Question
Name the microorganisms used in the production of curd, bread, alcohol, and antibiotics. What is fermentation and how does it differ from aerobic respiration?
(NEET 2022, similar pattern)
Solution — Step by Step
Lactobacillus (lactic acid bacteria, LAB) converts lactose in milk to lactic acid through fermentation.
The acid causes milk proteins (casein) to coagulate, turning milk into curd. This is why we add a small amount of old curd to warm milk — it serves as an inoculum containing live Lactobacillus.
LAB also produce vitamin B12 and check the growth of disease-causing microbes in the gut.
Saccharomyces cerevisiae ferments sugar in dough and produces :
The bubbles get trapped in the dough, causing it to rise (leavening). During baking, the alcohol evaporates and the CO₂ expands further, giving bread its soft, porous texture.
The same species of yeast is used, but the process is optimised for ethanol production rather than CO₂.
- Beer: Yeast ferments malted barley sugars
- Wine: Yeast ferments grape juice sugars
- Toddy: Yeast naturally present ferments palm sap
The ethanol concentration is limited to about 12-14% because higher alcohol levels kill the yeast. For spirits (whisky, rum), the fermented liquid is distilled to concentrate the alcohol.
| Antibiotic | Microbe | Significance |
|---|---|---|
| Penicillin | Penicillium notatum/chrysogenum | First antibiotic discovered (Alexander Fleming, 1928) |
| Streptomycin | Streptomyces griseus | Used against TB |
| Tetracycline | Streptomyces aureofaciens | Broad-spectrum antibiotic |
| Chloramphenicol | Streptomyces venezuelae | Used against typhoid |
Antibiotics are secondary metabolites — produced during the stationary phase of microbial growth, not during active growth.
Why This Works
Fermentation is anaerobic respiration — it extracts energy from organic molecules without using oxygen. Unlike aerobic respiration (which fully oxidises glucose to CO₂ and H₂O, yielding 30-32 ATP), fermentation only partially breaks down glucose, yielding just 2 ATP per glucose.

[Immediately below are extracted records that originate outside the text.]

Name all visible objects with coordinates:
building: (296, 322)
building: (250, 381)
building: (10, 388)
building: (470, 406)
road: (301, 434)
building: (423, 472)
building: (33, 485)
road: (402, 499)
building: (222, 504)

Humans have exploited microbial fermentation for thousands of years. The microbes do the chemistry for us — converting sugars into useful products like lactic acid (curd, cheese), ethanol (beverages), CO₂ (bread), or organic acids (vinegar).

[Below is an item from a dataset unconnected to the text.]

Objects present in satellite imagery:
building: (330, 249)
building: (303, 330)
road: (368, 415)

Alternative Method — Microbe-Product Quick Map
For NEET, this is the must-memorise table:
| Product | Microbe |
|---|---|
| Curd | Lactobacillus |
| Bread | Saccharomyces cerevisiae |
| Beer/Wine | Saccharomyces cerevisiae |
| Toddy | Natural yeast in palm sap |
| Vinegar | Acetobacter aceti |
| Idli/dosa batter | Leuconostoc + yeast |
| Swiss cheese (holes) | Propionibacterium shermanii (produces CO₂) |
| Roquefort cheese | Penicillium roqueforti |
NEET loves the cheese question — the holes in Swiss cheese come from CO₂ produced by Propionibacterium.
Common Mistake
Students often say “fermentation produces only alcohol.” There are different types of fermentation: alcoholic fermentation (by yeast — produces ethanol + CO₂) and lactic acid fermentation (by LAB — produces lactic acid). Both are anaerobic, but they produce different end products. When NEET asks about curd formation, mention lactic acid fermentation — not alcoholic fermentation.